By using a male actor and mixing in Levack's voice and perspective creates an almost genderless character. This also adds an interesting texture to Lawrence's relationship with his boss, Alana. A story that's relatively simple in its premise, Levack encourages a nuanced interpretation that challenges audiences to view our own childhoods in a different light, exemplifying this filmmaker's bold approach to directing and screenwriting to shake up the Canadian scene.

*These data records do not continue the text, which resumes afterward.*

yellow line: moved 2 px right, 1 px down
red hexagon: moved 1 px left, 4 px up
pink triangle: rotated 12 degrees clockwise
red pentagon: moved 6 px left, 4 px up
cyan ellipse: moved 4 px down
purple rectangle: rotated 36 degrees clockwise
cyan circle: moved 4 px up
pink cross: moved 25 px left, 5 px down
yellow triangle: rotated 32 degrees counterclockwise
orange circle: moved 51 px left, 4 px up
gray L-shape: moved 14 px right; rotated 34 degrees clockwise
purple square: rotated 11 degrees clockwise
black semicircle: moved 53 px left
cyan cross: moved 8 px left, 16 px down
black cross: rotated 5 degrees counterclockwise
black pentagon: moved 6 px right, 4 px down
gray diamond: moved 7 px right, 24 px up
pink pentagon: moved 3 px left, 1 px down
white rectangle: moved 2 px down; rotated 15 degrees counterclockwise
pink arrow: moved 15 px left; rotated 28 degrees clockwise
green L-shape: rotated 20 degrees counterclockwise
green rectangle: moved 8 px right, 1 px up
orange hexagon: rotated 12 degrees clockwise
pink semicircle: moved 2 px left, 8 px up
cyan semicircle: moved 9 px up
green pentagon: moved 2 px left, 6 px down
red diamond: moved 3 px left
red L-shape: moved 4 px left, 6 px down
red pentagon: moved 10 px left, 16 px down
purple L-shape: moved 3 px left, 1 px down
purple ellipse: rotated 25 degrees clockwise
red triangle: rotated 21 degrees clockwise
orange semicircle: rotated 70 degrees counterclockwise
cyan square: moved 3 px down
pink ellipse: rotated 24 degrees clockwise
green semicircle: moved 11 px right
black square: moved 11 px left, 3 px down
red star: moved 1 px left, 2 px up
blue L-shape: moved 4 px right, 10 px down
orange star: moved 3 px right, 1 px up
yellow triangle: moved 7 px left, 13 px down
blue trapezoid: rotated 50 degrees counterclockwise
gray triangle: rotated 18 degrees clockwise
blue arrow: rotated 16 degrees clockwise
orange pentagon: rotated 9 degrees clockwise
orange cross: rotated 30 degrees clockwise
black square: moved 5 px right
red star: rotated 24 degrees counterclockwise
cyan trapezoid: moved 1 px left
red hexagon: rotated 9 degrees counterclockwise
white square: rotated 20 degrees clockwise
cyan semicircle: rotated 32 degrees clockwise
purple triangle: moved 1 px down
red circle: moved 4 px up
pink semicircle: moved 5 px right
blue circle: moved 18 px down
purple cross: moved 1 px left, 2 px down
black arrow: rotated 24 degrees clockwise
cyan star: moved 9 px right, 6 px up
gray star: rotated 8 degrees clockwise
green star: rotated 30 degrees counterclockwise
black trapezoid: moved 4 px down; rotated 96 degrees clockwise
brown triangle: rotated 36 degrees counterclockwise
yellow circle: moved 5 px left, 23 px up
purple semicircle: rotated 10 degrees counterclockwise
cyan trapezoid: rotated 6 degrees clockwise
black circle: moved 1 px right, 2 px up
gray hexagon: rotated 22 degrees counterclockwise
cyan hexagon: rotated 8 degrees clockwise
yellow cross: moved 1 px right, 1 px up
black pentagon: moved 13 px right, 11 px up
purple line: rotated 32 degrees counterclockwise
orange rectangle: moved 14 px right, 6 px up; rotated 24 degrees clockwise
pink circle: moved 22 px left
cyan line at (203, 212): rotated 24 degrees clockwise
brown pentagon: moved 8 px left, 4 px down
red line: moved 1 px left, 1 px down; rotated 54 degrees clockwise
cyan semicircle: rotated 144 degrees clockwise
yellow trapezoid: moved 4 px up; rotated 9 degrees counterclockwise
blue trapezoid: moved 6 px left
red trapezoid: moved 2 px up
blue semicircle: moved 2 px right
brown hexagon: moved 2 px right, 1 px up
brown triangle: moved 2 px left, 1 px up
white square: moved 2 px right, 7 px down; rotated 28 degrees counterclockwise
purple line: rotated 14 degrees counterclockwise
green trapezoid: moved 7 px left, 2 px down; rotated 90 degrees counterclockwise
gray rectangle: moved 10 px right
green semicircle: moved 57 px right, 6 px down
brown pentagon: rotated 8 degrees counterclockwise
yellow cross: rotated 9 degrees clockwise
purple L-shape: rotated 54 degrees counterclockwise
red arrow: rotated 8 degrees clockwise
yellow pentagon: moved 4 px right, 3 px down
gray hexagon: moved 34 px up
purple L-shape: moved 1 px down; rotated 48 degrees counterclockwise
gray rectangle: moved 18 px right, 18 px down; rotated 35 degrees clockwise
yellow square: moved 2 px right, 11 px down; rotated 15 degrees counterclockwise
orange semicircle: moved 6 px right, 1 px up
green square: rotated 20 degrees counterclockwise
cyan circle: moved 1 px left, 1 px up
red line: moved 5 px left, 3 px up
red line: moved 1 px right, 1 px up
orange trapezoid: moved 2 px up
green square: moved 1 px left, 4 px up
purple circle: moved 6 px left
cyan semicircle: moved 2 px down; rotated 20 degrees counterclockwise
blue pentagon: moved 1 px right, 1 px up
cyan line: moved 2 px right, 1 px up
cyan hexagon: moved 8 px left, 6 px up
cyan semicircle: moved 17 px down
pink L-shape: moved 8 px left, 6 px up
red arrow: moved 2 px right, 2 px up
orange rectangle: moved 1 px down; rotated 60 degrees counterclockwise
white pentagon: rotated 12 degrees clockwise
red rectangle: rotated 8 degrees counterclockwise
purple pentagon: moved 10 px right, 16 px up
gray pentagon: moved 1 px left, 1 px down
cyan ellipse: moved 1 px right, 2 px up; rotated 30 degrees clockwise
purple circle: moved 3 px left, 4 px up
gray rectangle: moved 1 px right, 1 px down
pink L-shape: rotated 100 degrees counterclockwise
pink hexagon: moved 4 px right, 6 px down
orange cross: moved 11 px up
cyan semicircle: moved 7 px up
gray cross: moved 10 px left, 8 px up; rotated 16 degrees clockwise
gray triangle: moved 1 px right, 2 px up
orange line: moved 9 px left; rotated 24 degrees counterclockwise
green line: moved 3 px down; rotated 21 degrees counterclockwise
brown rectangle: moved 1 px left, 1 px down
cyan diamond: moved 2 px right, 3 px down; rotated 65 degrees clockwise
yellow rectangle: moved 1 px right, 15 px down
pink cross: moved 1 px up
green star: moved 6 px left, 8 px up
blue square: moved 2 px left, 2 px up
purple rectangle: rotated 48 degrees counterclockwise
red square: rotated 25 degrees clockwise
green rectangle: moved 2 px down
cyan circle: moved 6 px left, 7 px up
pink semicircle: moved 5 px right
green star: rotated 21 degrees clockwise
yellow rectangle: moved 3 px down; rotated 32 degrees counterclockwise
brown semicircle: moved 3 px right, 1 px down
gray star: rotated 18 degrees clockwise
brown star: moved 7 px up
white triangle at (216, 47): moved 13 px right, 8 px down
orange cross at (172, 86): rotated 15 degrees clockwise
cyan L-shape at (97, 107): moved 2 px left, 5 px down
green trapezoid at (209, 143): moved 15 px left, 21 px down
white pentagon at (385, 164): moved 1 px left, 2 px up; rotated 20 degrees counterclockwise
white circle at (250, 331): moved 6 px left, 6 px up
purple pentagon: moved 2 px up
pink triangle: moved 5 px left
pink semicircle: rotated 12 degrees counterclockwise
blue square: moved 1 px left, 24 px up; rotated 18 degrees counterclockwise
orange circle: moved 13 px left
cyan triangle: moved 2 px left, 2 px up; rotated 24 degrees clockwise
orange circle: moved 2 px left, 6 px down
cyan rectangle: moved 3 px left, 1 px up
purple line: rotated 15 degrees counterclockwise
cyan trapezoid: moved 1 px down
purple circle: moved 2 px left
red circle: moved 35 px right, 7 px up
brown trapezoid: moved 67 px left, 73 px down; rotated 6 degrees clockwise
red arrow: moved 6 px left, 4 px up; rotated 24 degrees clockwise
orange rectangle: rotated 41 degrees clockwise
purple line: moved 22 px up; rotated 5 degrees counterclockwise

Anthony Shim, Riceboy Sleeps
(Game Theory Films)
It seems every film festival Riceboy Sleeps entered, it came away with some sort of award or recognition — including winning the Best Canadian Film Award from the Toronto Film Critics Association last month and Best Original Screenplay at the 11th Canadian Screen Awards. While it could be ignorantly dismissed as the Canadian Minari, Riceboy Sleeps showcases a wealth of filmmaking prowess from director and writer Anthony Shim that makes the film distinctly its own.
There's a grandness to Riceboy Sleeps, especially when Shim takes us to South Korea's countryside. The expanse of the ocean, mountains and forests mirrors the wide universality of Shim's story of a young mother and son who emigrate from Korea to Canada. They also provide a sharp contrast to the quiet, intimate moments between mother and her son, and at times, a mother with her own thoughts. Shim traverses these tones effortlessly, while also making references to Korean folklore that lend familiarity for Korean audiences. His eye for the micro and macro is truly impressive, and the fact that he can exercise such versatility without losing sight of the story is all the more commendable.